**WHAT NEEDS TO BE DONE**
Convert the records below into a Markdown table with the columns "Index" and "Content", giving each line its row number. Omit blank lines and picture markers.
═══
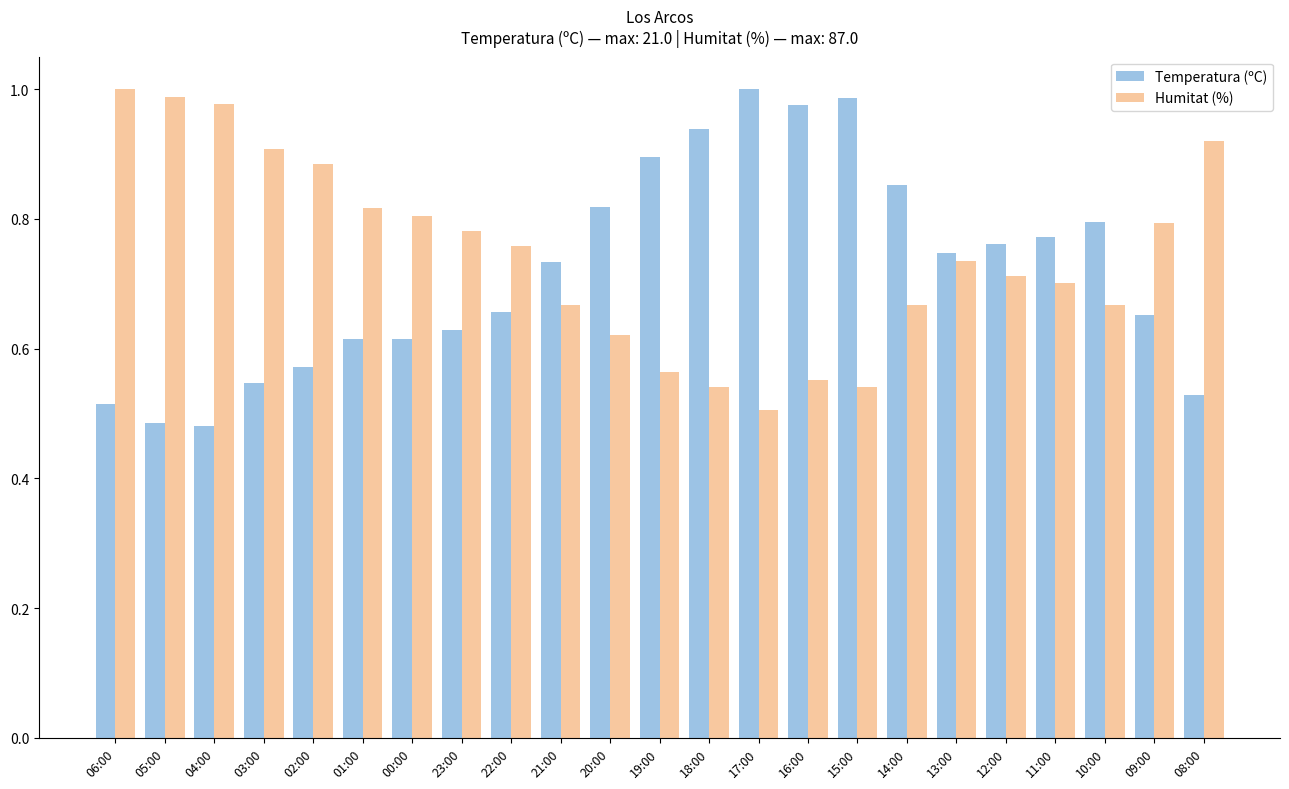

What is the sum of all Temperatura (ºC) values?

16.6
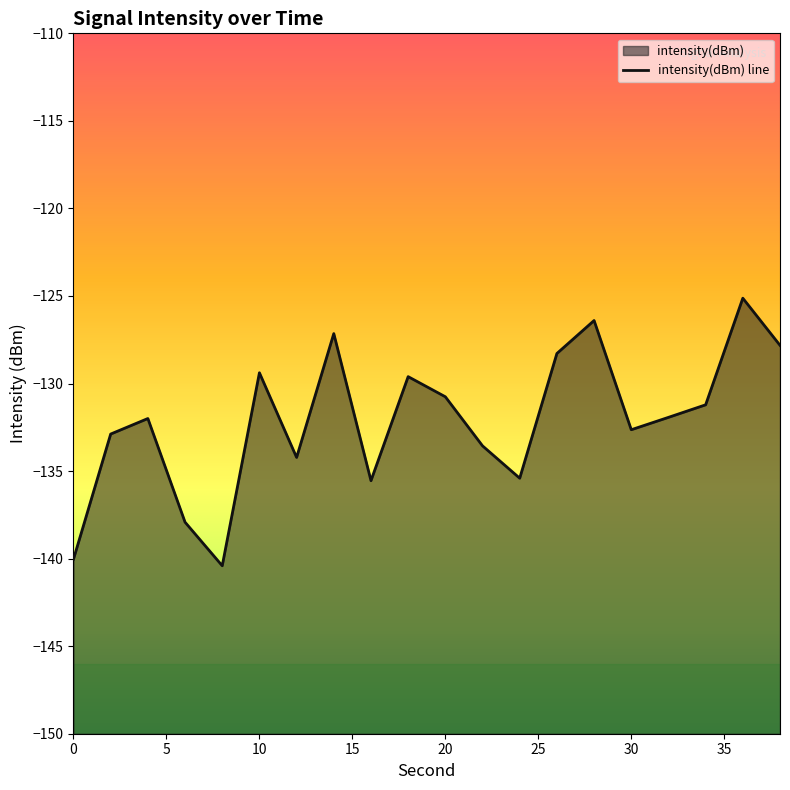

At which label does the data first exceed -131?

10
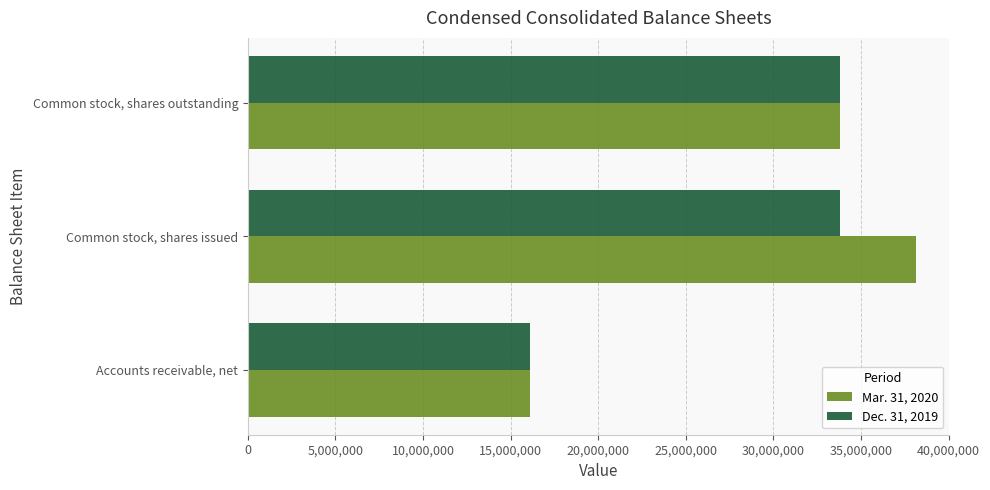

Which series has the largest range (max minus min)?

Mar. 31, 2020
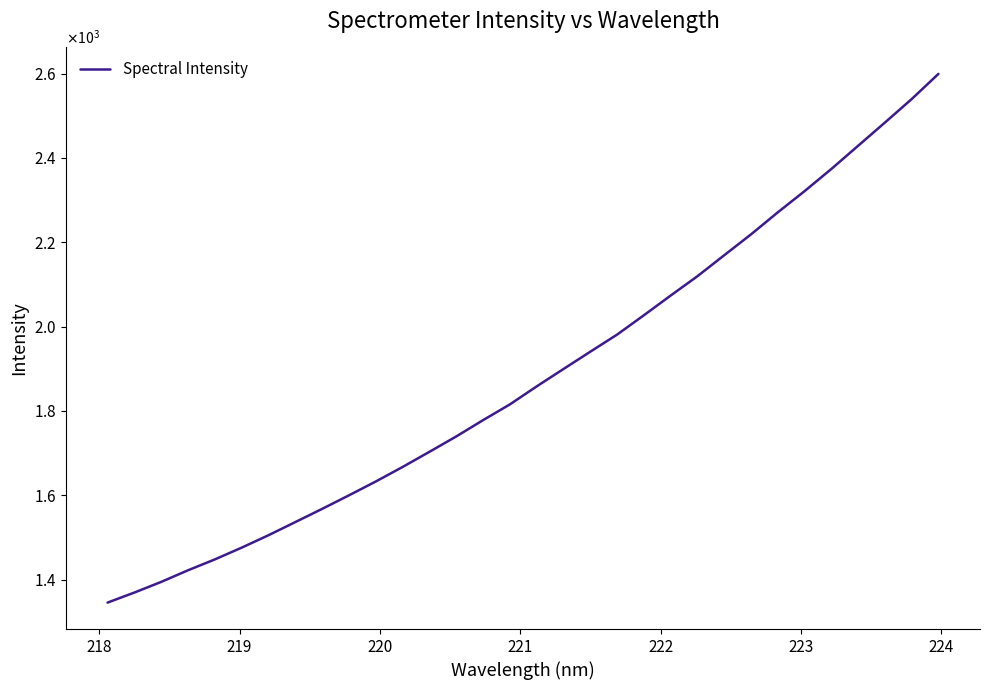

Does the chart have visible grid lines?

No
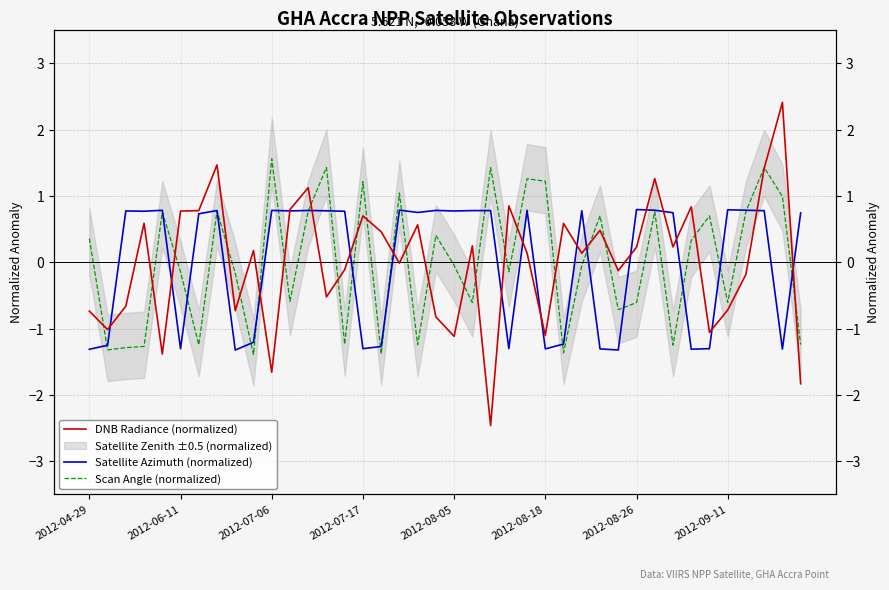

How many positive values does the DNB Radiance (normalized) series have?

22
═══
**EXERCISE SOLUTION**
| Index | Content |
|---|---|
| 1 | What is the sum of all Temperatura (ºC) values? |
| 2 | 16.6 |
| 3 | At which label does the data first exceed -131? |
| 4 | 10 |
| 5 | Which series has the largest range (max minus min)? |
| 6 | Mar. 31, 2020 |
| 7 | Does the chart have visible grid lines? |
| 8 | No |
| 9 | How many positive values does the DNB Radiance (normalized) series have? |
| 10 | 22 |